A discount eyewear business, selling on-the-spot custom-made prescription glasses from $63/pair, has debuted in New Zealand with an Auckland store but will soon open its second shop in the city.
Matt Martel, Dresden's NZ general manager and e-commerce head, said the business which opened a fortnight ago at 132 Ponsonby Rd had leased new premises on the Vulcan Lane/High St corner in the CBD.
Specsavers is already offering New Zealanders complete standard non-multi-focal prescription glasses with lenses and frames from $69 so Dresden's $63 offer is not exceptional in this market.
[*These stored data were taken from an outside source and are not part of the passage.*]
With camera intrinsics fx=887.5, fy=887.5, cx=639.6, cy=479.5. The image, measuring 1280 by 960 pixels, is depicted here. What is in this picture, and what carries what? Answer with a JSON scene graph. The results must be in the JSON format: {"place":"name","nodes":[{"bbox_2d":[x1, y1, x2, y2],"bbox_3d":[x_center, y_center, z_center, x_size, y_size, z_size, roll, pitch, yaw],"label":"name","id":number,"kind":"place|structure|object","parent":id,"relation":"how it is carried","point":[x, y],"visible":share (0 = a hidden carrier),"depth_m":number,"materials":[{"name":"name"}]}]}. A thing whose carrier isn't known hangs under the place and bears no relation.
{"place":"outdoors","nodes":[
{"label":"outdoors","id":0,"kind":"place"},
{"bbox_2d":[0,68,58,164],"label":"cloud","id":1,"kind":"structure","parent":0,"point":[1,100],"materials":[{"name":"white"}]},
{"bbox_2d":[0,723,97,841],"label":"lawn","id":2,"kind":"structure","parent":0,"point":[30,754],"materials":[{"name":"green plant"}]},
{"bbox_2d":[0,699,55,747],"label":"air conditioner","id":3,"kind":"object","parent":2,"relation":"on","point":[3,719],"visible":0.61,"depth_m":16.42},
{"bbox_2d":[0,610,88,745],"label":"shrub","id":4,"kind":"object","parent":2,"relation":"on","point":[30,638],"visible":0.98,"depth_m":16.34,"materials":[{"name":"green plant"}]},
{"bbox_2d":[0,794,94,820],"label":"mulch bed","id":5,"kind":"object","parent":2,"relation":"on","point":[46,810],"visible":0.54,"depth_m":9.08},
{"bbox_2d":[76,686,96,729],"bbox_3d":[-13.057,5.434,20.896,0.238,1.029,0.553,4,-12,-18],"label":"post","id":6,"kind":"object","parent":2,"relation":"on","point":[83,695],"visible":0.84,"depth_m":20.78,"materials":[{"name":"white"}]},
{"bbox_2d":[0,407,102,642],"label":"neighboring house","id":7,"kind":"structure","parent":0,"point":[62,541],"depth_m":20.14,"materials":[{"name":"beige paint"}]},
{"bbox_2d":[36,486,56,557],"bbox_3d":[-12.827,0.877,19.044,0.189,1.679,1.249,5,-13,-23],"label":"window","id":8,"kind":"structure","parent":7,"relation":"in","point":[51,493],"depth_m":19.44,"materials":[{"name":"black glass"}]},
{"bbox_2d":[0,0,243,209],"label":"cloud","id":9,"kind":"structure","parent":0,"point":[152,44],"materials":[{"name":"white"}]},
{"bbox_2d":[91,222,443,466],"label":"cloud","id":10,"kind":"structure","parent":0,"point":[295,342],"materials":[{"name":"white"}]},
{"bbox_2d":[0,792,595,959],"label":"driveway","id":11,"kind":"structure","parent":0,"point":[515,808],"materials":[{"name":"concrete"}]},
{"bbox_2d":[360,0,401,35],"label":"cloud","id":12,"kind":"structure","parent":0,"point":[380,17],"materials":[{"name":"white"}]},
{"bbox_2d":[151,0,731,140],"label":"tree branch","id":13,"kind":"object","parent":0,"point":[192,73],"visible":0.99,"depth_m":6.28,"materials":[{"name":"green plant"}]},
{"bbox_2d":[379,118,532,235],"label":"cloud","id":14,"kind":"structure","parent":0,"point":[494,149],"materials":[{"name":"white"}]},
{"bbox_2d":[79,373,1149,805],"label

OPSM's "big brands, small prices" $99 frames and lenses deal is also for single vision lenses.
But Martel said Dresden was using recycled plastic, offered colour and size variations, quality lenses and made glasses on-the-spot without a wait, unlike many other chains which make and fit lenses off-site, usually often overseas.
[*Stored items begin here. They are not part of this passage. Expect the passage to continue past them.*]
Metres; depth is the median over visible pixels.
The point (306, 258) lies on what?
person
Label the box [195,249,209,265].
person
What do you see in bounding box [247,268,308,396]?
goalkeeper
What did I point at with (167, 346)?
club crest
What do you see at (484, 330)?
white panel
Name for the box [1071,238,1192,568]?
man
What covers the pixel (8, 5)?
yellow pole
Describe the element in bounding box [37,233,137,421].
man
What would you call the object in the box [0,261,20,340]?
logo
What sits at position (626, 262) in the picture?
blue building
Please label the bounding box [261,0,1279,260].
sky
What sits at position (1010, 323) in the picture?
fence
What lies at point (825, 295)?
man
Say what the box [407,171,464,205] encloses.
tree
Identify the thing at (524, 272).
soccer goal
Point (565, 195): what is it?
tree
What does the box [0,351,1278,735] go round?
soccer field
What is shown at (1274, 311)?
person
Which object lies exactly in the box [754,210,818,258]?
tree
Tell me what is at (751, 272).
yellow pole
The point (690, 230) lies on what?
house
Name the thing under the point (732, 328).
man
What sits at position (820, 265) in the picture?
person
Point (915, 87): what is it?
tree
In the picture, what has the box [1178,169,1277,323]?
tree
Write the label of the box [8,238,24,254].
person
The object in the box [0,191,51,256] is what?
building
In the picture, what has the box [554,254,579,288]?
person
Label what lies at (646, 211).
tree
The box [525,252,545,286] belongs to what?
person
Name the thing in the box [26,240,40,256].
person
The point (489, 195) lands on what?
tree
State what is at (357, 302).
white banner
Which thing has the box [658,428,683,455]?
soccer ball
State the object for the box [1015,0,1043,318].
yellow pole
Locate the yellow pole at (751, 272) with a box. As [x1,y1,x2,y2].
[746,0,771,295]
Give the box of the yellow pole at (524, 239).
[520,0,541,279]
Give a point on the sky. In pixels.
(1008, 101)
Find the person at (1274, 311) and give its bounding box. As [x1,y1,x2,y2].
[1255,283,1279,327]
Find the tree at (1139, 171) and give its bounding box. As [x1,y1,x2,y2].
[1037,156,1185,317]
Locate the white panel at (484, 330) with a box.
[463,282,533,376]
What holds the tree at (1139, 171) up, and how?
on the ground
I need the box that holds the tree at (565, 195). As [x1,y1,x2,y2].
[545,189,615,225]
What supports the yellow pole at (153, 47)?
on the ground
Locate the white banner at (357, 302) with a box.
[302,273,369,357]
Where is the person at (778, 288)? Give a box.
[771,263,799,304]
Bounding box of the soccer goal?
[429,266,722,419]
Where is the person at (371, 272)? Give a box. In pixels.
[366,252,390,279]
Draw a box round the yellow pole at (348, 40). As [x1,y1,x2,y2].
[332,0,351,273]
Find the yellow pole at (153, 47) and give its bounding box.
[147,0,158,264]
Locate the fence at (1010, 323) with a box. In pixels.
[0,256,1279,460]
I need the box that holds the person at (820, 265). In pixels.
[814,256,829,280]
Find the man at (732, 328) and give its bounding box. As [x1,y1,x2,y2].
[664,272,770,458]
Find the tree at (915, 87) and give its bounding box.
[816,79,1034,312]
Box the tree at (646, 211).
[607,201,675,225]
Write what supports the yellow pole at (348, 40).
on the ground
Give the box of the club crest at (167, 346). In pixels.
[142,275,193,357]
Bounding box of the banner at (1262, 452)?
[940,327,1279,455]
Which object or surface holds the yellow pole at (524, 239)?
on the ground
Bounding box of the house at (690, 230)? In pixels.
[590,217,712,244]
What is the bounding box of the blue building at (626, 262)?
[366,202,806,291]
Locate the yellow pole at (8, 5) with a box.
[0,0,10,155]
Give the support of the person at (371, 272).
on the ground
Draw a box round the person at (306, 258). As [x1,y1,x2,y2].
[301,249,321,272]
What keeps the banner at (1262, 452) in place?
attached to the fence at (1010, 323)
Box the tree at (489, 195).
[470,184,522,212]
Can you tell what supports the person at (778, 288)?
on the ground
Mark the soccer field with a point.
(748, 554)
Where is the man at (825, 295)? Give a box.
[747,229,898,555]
"No other New Zealand chain makes glasses on-the-spot like us," he said.
Martel said Dresden would expand, particularly in the provinces where access to discount glasses and optometry services was limited, particularly in many Māori communities.
"The idea is to have a New Zealand chain, and to have a couple of trailer units travelling to under-serviced communities. Our Australian trailer goes into provincial and indigenous areas in association with Vision Australia. We need to make affordable eye care accessible to everyone, including isolated Māori communities," he said.
Dresden glasses come in only one style but a range of colours and sizes and different arms can be added to give a multi-colour effect.
"The $63 price is genuine - about half of what we sell is at that price. It goes up for strong prescriptions and multifocal."
Martel said the cost of some glasses could be covered by Community Service cards, particularly for children.
Dresden's glasses with multifocal lenses sell for just over $300/pair but its $63 offer is for lenses which can be made in the Ponsonby Rd store or new High St store.
It was founded in 2014 by two Australians who claimed the prescription glasses business was overpriced. It manufactures frames in western Sydney and has optometry workshops in Sydney, Melbourne, Brisbane and Toronto.